The Science of Death
One of our short film programs we’re really excited about is called Twisted Tales Short Films. Among the tales of the twisted is “The Science of Death” by Daniel Bury. We asked him a few questions about it.
You can get tickets for Twisted Tales Short Films by clicking here.
Festivus Film Festival: What is “The Science of Death”?
Daniel Bury: At some point in each individual’s life, the reality of our mortality and eventual death suddenly becomes evident. Each person deals with the powerful truth of death in different ways. Many bury it deep away and ignore it, carrying on with their everyday lives. Others create elaborate myths and fairy tales to soften the truth with Romanticism. But what happens when one attempts to understand death through science? Will they forever remain overwhelmed by the harsh reality of our short existence? Or is there something deeper waiting to be discovered? “The Science of Death” is a film for those in this third category.

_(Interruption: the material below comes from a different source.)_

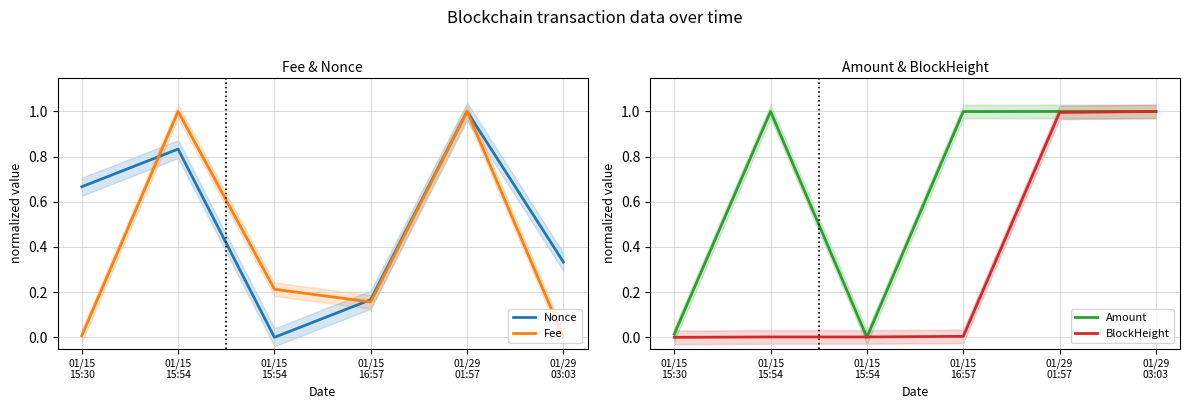

Which series ends up on top after the final intersection of Fee and BlockHeight?

BlockHeight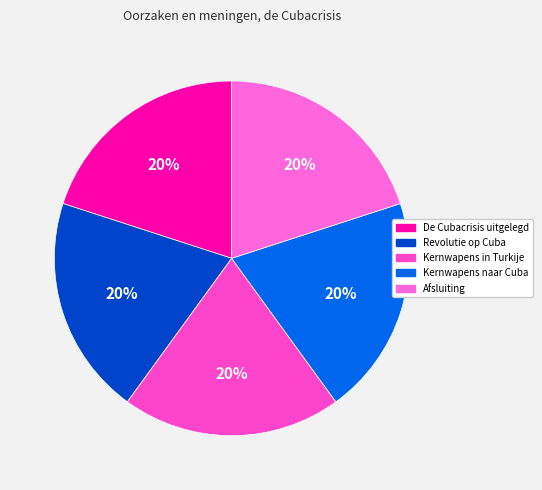

Rank the categories by value from highest to lowest.

Afsluiting, Kernwapens naar Cuba, Kernwapens in Turkije, Revolutie op Cuba, De Cubacrisis uitgelegd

FFF: Describe the day you decided to make this film. What inspired you?
DB: Although I never have had a near-death experience myself, I became fascinated by stories and accounts of people who have had out-of-body experiences. Interestingly, all of these accounts seem to have a common element, in which the moment of death is a moment of white light and pure bliss. Thus began my mission to capture this beautiful aspect of death on film. The moment that really inspired me to go forward with this film was when I met with my professor Jeff McCracken and he told me about his own near-death experience from years ago. Because of this, I felt comfortable making this film because I knew I had a mentor who understood my goal.
FFF: What films inspire you?
DB: I truly believe that film is a powerful art that has the ability to forever alter the thoughts of viewers. Therefore, I am inspired by films that take risks and cause people to deviate from their standard way of thinking. My favorite films are the ones that present ideas that stay with people long after the film is over.
FFF: What’s next for you?
DB: I have a lot of exciting plans for my future. Currently, I am writing a feature-length version of “The Science of Death.” In order to truly achieve my goal of emulating a near-death experience on film, I definitely need more than the 15 minutes of screen time given in the short film. I have been extremely inspired lately, and all that I can say at this point is that the feature film is going to be very different than the short. While writing, I plan to take a year to live abroad in Australia and work in the film industry there. Then, I aspire to travel throughout Southeast Asia and India, and perhaps make a few exotic short films abroad before returning to the US to begin production on my feature. I am very excited to absorb new experiences abroad, because I know it will enrich the content of my future films.